RobBensinger comments on AGI Ruin: A List of Lethalities

RobBensinger 9 Jun 2022 12:45 UTC
13 points
0 ∶ 0
Quoting Scott Alexander here:
I agree it’s not necessarily a good idea to go around founding the Let’s Commit A Pivotal Act AI Company.
But I think there’s room for subtlety somewhere like “Conditional on you being in a situation where you could take a pivotal act, which is a small and unusual fraction of world-branches, maybe you should take a pivotal act.”
That is, if you are in a position where you have the option to build an AI capable of destroying all competing AI projects, the moment you notice this you should update heavily in favor of short timelines (zero in your case, but everyone else should be close behind) and fast takeoff speeds (since your AI has these impressive capabilities). You should also update on existing AI regulation being insufficient (since it was insufficient to prevent you)
Somewhere halfway between “found the Let’s Commit A Pivotal Act Company” and “if you happen to stumble into a pivotal act, take it”, there’s an intervention to spread a norm of “if a good person who cares about the world happens to stumble into a pivotal-act-capable AI, take the opportunity”. I don’t think this norm would necessarily accelerate a race. After all, bad people who want to seize power can take pivotal acts whether we want them to or not. The only people who are bound by norms are good people who care about the future of humanity. I, as someone with no loyalty to any individual AI team, would prefer that (good, norm-following) teams take pivotal acts if they happen to end up with the first superintelligence, rather than not doing that.
Another way to think about this is that all good people should be equally happy with any other good person creating a pivotal AGI, so they won’t need to race among themselves. They might be less happy with a bad person creating a pivotal AGI, but in that case you should race and you have no other option. I realize “good” and “bad” are very simplistic but I don’t think adding real moral complexity changes the calculation much.
I am more concerned about your point where someone rushes into a pivotal act without being sure their own AI is aligned. I agree this would be very dangerous, but it seems like a job for normal cost-benefit calculation: what’s the risk of your AI being unaligned if you act now, vs. someone else creating an unaligned AI if you wait X amount of time? Do we have any reason to think teams would be systematically biased when making this calculation?
I’m more confident than Scott that the first AGI systems will be capable enough to execute a pivotal act (though alignability is another matter!). And, unlike Scott, I think AGI orgs should take the option more seriously at an earlier date, and center more of their strategic thinking around this scenario class. But if you don’t agree with me there, I think you should endorse a position more like Scott’s.
The alternative seems to just amount to writing off futures where early AGI systems are highly capable or impactful — giving up in advance, effectively deciding that endorsing a strategy that sounds weirdly extreme is a larger price to pay than human extinction. Phrased in those terms, this seems obviously absurd. (More absurd if you agree with me that this would mean writing off most possible futures.)

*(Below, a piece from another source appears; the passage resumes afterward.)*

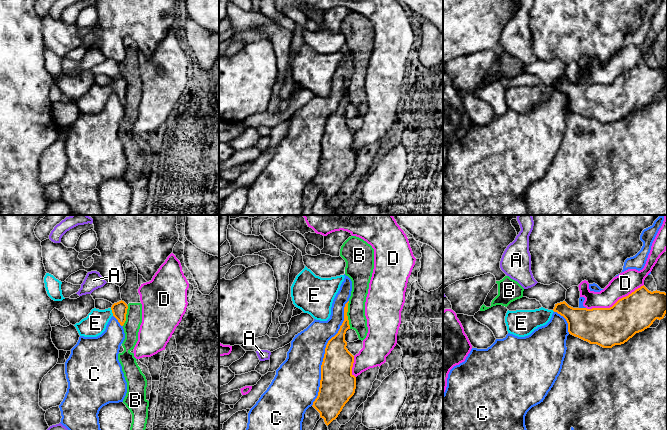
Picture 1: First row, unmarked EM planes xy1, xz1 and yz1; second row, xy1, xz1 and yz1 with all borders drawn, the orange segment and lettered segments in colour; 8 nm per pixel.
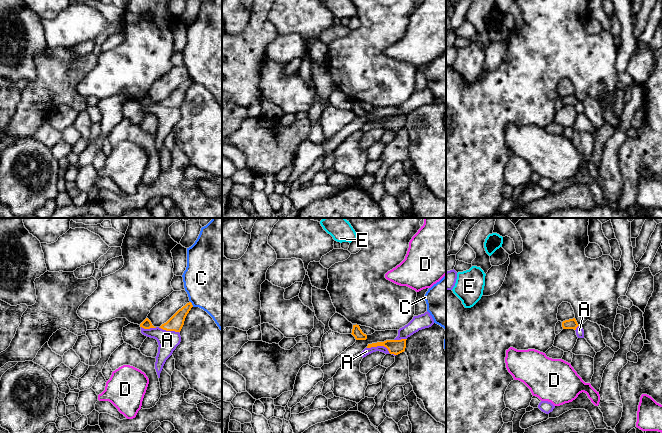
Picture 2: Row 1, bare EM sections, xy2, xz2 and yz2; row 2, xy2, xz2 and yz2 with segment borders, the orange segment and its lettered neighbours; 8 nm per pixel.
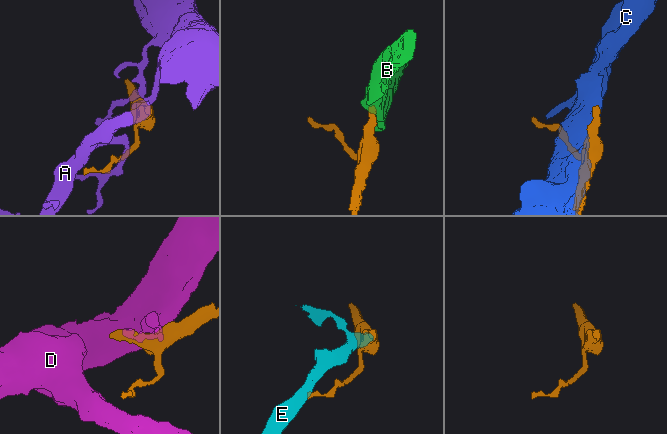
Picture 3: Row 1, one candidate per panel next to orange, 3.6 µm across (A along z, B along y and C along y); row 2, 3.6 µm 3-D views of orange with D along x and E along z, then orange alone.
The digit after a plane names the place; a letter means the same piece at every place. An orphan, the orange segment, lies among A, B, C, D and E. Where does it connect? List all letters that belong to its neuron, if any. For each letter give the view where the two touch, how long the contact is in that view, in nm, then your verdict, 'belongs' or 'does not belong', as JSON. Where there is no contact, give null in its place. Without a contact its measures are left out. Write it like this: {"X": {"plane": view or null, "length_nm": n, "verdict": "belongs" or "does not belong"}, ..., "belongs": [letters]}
{"A": {"plane": "xz2", "length_nm": 200, "verdict": "does not belong"}, "B": {"plane": "xz1", "length_nm": 220, "verdict": "does not belong"}, "C": {"plane": "xz1", "length_nm": 900, "verdict": "does not belong"}, "D": {"plane": "yz1", "length_nm": 500, "verdict": "does not belong"}, "E": {"plane": "xy1", "length_nm": 70, "verdict": "belongs"}, "belongs": ["E"]}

Nuclear weapons were an extreme technological development in their day, and MAD was an extreme and novel strategy developed in response to the novel properties of nuclear weapons. Strategically novel technologies force us to revise our strategies in counter-intuitive ways. The responsible way to handle this is to seriously analyze the new strategic landscape, have conversations about it, and engage in dialogue between major players until we collectively have a clear-sighted picture of what strategy makes sense, even if that strategy sounds weirdly extreme relative to other strategic landscapes.
If there’s some alternative to intervening on AGI proliferation, then that seems important to know as well. But we should discover that, if so, via investigation, argument, and analysis of the strategic situation, rather than encouraging a mindset under which most of the relevant strategy space is taboo or evil (and then just hoping that this part of the strategy space doesn’t end up being relevant).